The Fourth of July, a day of pride for all Americans, has special significance for the Tea Party. With the sound of fireworks still ringing in our ears, it is a good time to ask whether their constant invoking of our founders is anything more than political expediency disguised as history.
We really have two kinds of founders: those who protested the tyranny of George III by dumping tea into the Boston Harbor, an act which led to the Declaration of Independence; and the extraordinary figures who crafted our Constitution.
One thing we can be certain of is neither group could have told us what policies our government should pursue any more than they could have conceived of telephones and airplanes.

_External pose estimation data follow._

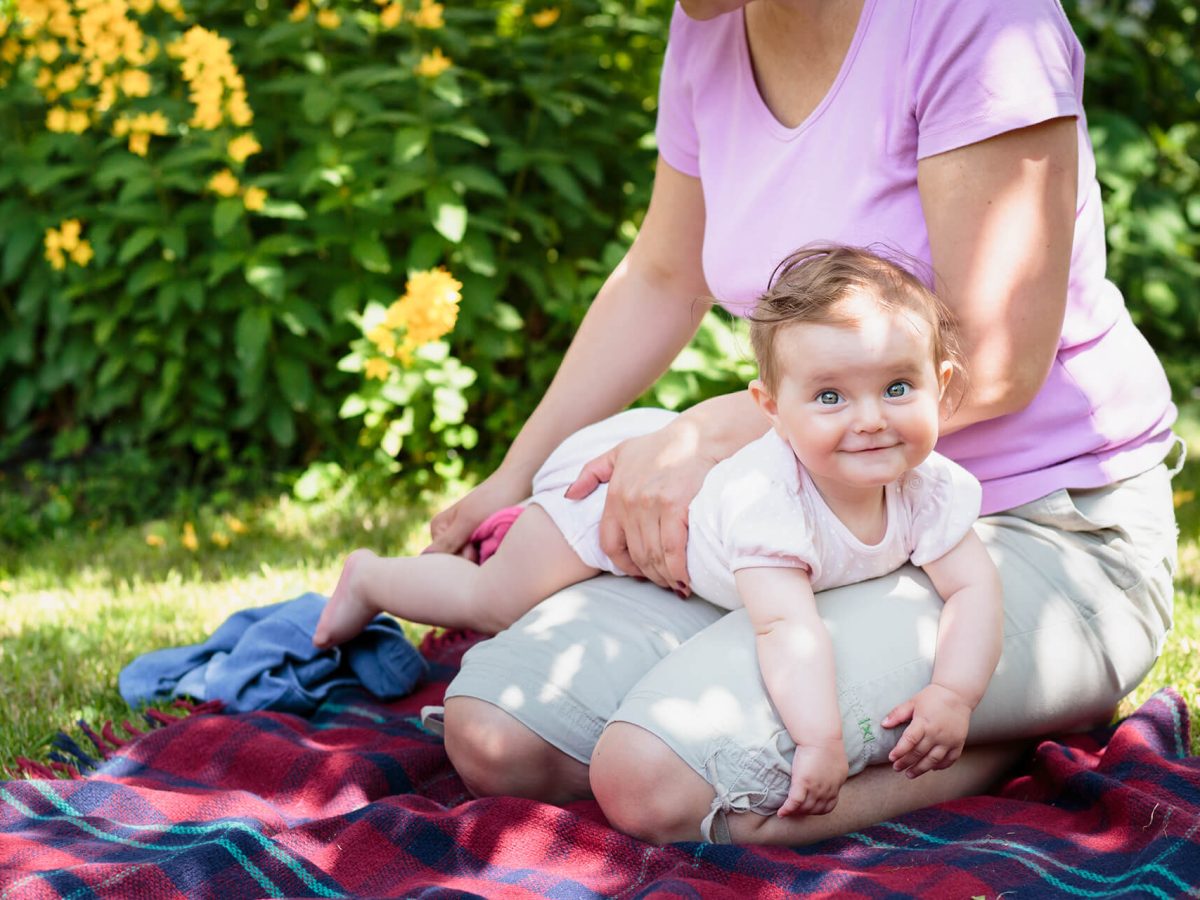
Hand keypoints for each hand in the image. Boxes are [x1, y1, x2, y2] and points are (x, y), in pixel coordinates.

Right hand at [423, 467, 528, 560]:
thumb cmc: (493, 497)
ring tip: (496, 542)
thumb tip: (424, 560)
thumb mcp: (469, 520)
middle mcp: (449, 535)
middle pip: (457, 563)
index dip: (460, 560)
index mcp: (438, 528)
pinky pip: (483, 556)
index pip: (443, 561)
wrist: (519, 482)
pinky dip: (491, 555)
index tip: (476, 549)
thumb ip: (448, 541)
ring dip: (484, 558)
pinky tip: (499, 544)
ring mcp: (467, 538)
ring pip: (471, 562)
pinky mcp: (482, 540)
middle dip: (473, 559)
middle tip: (488, 543)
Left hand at [564, 418, 712, 590]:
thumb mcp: (619, 453)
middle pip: (636, 554)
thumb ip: (591, 473)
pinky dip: (678, 569)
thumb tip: (568, 496)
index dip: (623, 564)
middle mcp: (629, 503)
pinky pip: (673, 549)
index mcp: (615, 496)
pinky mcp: (675, 506)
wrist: (697, 436)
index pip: (609, 544)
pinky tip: (686, 580)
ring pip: (654, 556)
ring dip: (665, 577)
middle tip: (664, 584)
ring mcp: (652, 505)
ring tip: (677, 585)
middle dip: (650, 576)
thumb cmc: (659, 445)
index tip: (638, 571)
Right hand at [778, 740, 847, 816]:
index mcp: (836, 785)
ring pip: (805, 808)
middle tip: (795, 811)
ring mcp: (815, 788)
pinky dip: (787, 810)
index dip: (818, 810)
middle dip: (805, 812)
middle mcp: (827, 790)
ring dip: (796, 812)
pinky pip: (794, 802)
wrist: (820, 736)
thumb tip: (829, 773)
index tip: (810, 808)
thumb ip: (833, 772)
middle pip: (815, 809)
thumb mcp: (837, 761)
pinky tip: (780, 813)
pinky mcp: (803, 783)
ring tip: (787, 811)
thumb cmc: (827, 742)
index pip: (828, 806)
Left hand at [883, 683, 972, 778]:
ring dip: (921, 769)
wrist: (957, 694)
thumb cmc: (932, 698)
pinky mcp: (959, 743)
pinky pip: (950, 760)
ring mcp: (949, 740)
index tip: (891, 758)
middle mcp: (936, 734)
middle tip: (897, 768)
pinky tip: (932, 768)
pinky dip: (941, 766)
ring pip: (933, 760)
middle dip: (906, 762)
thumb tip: (883, 724)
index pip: (909, 741)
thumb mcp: (912, 702)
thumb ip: (897, 714)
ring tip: (910, 774)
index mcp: (923, 722)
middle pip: (919, 753)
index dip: (899, 751)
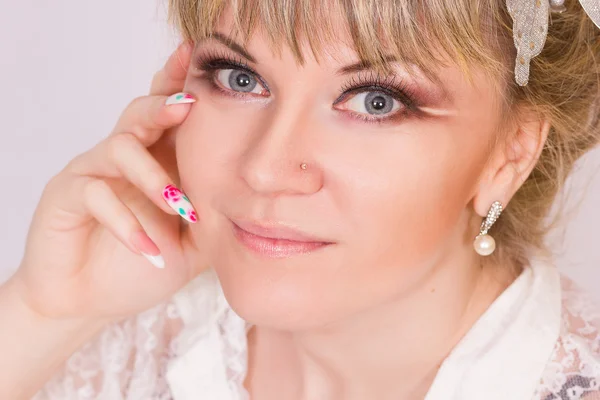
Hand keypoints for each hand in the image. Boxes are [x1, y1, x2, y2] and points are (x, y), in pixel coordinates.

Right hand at [9, 41, 207, 320]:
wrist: (92, 301)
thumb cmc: (146, 262)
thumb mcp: (195, 241)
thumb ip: (218, 214)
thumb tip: (266, 200)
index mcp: (158, 157)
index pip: (168, 112)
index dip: (180, 84)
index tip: (199, 59)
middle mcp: (125, 156)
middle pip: (141, 112)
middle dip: (166, 106)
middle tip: (190, 106)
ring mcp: (93, 171)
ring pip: (120, 146)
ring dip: (153, 176)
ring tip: (180, 208)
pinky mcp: (65, 195)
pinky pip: (95, 193)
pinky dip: (127, 223)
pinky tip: (151, 249)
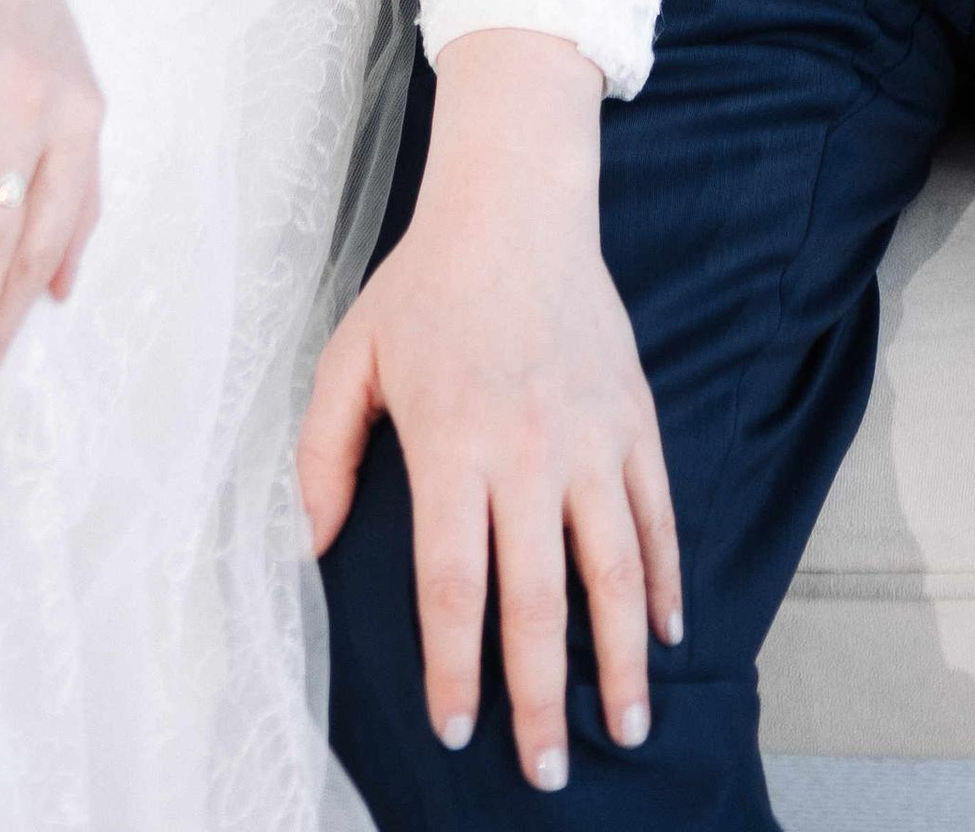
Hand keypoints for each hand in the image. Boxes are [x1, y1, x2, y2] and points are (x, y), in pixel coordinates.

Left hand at [298, 31, 676, 786]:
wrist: (516, 204)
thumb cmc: (423, 287)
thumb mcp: (350, 357)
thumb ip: (322, 454)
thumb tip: (307, 549)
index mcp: (451, 442)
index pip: (454, 582)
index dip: (456, 664)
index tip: (456, 728)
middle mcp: (526, 449)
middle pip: (537, 597)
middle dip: (539, 696)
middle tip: (546, 771)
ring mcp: (590, 435)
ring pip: (612, 568)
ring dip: (619, 658)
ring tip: (625, 728)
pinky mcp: (633, 417)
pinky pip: (656, 514)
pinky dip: (665, 579)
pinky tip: (667, 633)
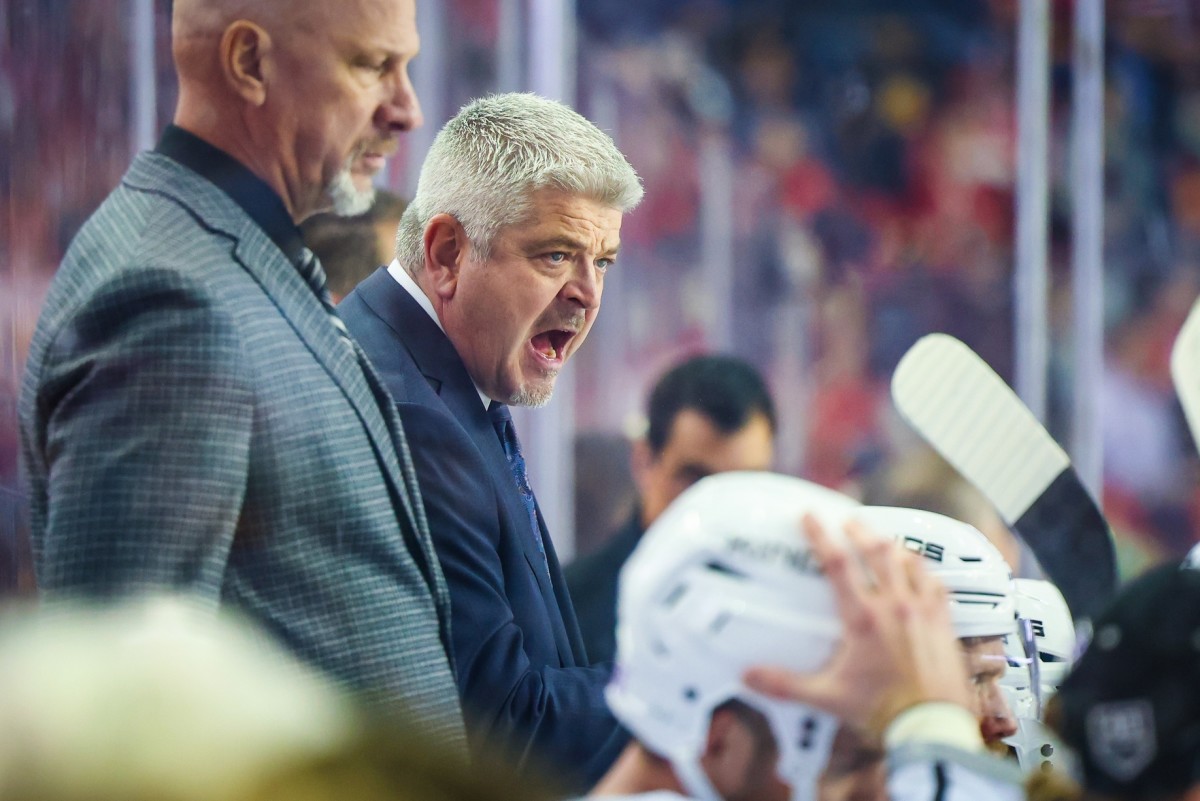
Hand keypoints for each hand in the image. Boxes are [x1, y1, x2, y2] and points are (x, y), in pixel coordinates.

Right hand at [744, 514, 971, 736]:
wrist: (931, 728)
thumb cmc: (881, 711)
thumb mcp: (828, 698)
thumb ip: (786, 684)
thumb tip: (748, 676)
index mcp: (862, 618)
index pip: (837, 564)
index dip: (820, 535)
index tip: (810, 516)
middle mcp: (893, 606)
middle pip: (875, 552)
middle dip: (859, 531)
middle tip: (848, 521)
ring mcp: (922, 611)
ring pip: (907, 562)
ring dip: (891, 546)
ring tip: (880, 540)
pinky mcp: (943, 622)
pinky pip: (935, 583)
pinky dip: (923, 570)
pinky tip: (918, 570)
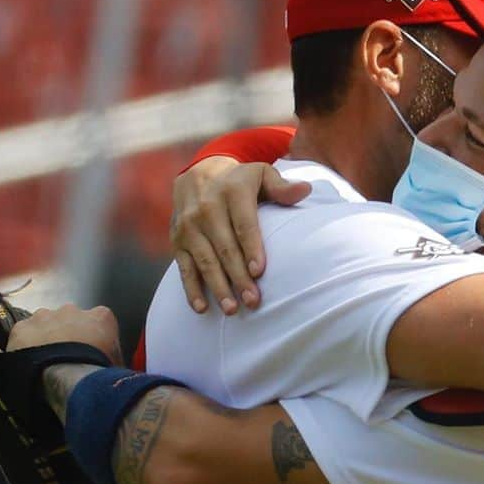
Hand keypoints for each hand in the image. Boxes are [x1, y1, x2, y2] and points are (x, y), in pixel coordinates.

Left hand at [7, 304, 122, 364]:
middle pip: (69, 320)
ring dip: (45, 338)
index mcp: (101, 316)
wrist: (68, 376)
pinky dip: (25, 346)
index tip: (91, 354)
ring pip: (44, 324)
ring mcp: (44, 316)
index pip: (100, 322)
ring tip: (46, 361)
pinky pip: (23, 335)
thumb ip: (114, 357)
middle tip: (66, 358)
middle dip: (67, 334)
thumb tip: (113, 367)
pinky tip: (28, 362)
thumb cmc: (99, 372)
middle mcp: (72, 309)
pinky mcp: (21, 328)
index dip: (94, 339)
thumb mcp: (118, 364)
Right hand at [171, 156, 309, 314]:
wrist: (198, 174)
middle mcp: (206, 208)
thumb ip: (281, 186)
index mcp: (232, 191)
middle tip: (253, 301)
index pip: (243, 224)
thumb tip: (306, 190)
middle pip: (225, 247)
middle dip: (238, 276)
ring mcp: (189, 226)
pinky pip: (184, 268)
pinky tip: (202, 308)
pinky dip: (192, 289)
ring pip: (205, 260)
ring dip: (218, 286)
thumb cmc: (240, 181)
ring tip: (232, 309)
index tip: (259, 272)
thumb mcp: (261, 175)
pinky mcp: (177, 241)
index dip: (251, 248)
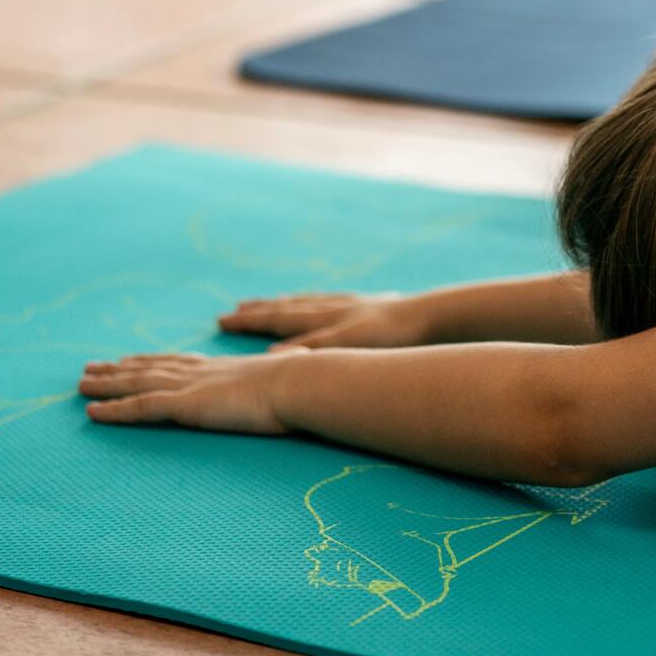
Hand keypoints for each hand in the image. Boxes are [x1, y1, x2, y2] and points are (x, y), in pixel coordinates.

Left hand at [80, 351, 301, 433]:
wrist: (301, 382)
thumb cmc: (306, 382)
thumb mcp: (297, 371)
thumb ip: (292, 368)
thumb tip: (310, 362)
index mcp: (224, 368)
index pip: (179, 362)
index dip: (151, 360)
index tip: (130, 358)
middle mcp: (201, 372)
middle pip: (150, 367)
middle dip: (119, 368)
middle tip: (91, 368)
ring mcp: (191, 387)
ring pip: (137, 383)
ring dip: (107, 385)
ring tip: (81, 384)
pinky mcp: (185, 406)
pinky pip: (141, 408)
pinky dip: (115, 410)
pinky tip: (92, 413)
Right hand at [216, 291, 433, 350]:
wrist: (433, 317)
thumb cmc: (391, 336)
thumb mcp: (347, 347)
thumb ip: (311, 350)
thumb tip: (273, 353)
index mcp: (323, 319)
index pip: (277, 319)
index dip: (250, 320)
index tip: (223, 318)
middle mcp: (333, 308)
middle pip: (289, 307)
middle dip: (261, 310)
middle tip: (236, 308)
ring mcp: (353, 304)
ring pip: (310, 302)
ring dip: (287, 303)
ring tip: (273, 301)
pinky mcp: (375, 306)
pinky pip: (335, 301)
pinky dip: (320, 301)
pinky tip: (326, 304)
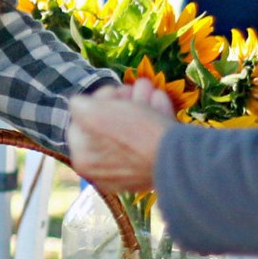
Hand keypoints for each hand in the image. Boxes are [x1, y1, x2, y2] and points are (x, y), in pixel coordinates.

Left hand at [67, 78, 172, 192]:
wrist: (179, 159)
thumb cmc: (132, 134)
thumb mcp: (94, 113)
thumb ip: (78, 106)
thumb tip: (78, 104)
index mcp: (84, 160)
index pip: (81, 123)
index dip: (96, 102)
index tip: (112, 92)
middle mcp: (104, 170)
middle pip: (108, 124)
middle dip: (121, 101)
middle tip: (132, 88)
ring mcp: (130, 170)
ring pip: (131, 127)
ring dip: (139, 102)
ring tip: (148, 88)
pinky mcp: (154, 166)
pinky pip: (149, 136)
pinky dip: (155, 115)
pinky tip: (158, 99)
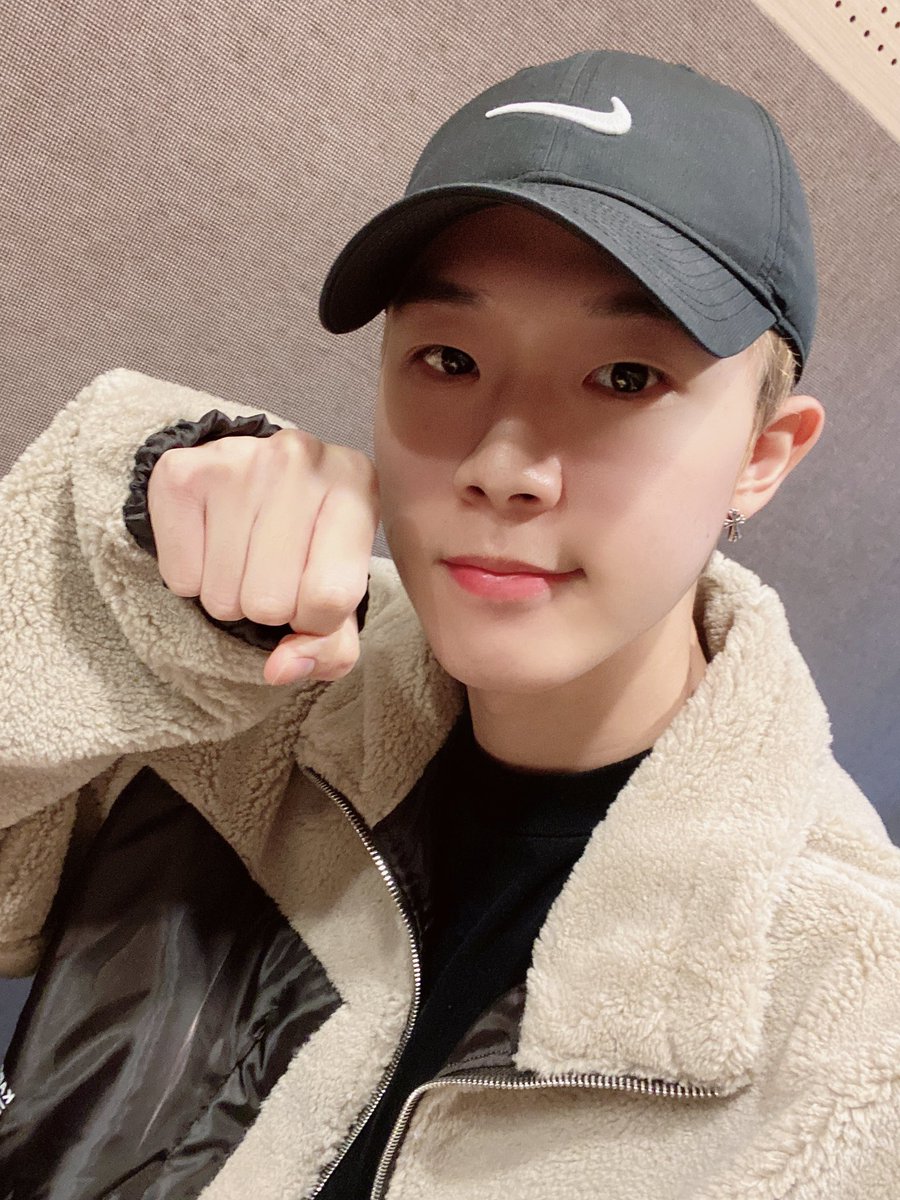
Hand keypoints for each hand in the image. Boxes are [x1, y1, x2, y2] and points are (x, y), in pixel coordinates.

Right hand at [147, 429, 378, 684]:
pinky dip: (191, 579)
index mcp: (356, 484)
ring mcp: (238, 460)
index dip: (314, 622)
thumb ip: (331, 645)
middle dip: (267, 608)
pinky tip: (209, 545)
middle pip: (269, 602)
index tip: (309, 601)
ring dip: (227, 596)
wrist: (247, 472)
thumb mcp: (339, 588)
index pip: (330, 597)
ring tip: (240, 557)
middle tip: (269, 572)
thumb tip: (281, 669)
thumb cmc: (305, 540)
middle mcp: (300, 459)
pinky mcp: (179, 470)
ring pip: (220, 596)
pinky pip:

The ballot did not exist, slavery was the law of the land, few could read or write, women often died in childbirth, and the use of leeches was regarded as a form of health care.
Nor were the founders all created equal in their grasp of democracy. We must ask, therefore, which founders the Tea Party is invoking in their across-the-board opposition to taxes, government spending, and social programs.
Even without Michelle Bachmann throwing John Quincy Adams into the mix, this not an easy question. Given its name, perhaps the Tea Party’s highest praise is reserved for those who in 1773 threw overboard the boxes of tea.
But James Madison and the others who wrote our Constitution were over a decade away from beginning their work in Philadelphia. If we are going invoke their ideals, it is to the French philosopher Montesquieu, far less known to Americans than Paul Revere, to whom we should turn.
Why? Because in his “The Spirit of the Laws,” which guided the drafting of our Constitution, Montesquieu articulated two principles: “separation of powers,” and the underlying concept of “political virtue.” Most of us are familiar with “the separation of powers.” Less well known is his notion of “political virtue.”
Political virtue, for Montesquieu, meant the ideal of equality with separation of powers protecting it. “The less we satisfy our particular passions, the more we give ourselves up to passions for the general order,” Montesquieu wrote. “Love of the republic in a democracy is love of democracy; love of democracy is love of equality.”
If equality is essential to democracy then we are today in serious trouble. While in the three decades after World War II, the gap between rich and poor significantly narrowed, it is now widening with a vengeance. Between 1979 and 2003, the average income of the lowest fifth of our population grew by only 1%; for the top one-fifth, the figure was 49%. In 2007, the top 20% of Americans held 85% of all privately owned wealth. For the top 1%, the figure was 35%.
Why should this concern us? In the words of former Supreme Court Justice Louis Brandeis, “You can have wealth concentrated in the hands of a few, or democracy, but you cannot have both.” The drafters of our Constitution knew this.
Tea Party rhetoric will grow louder in the months ahead. As the election unfolds, let us remember that the founders who wrote the Constitution, and Montesquieu who inspired them, believed that inequality was incompatible with political virtue. What would they think of the state of our nation today? This is not something the Tea Party will tell us, but the answer is self-evident.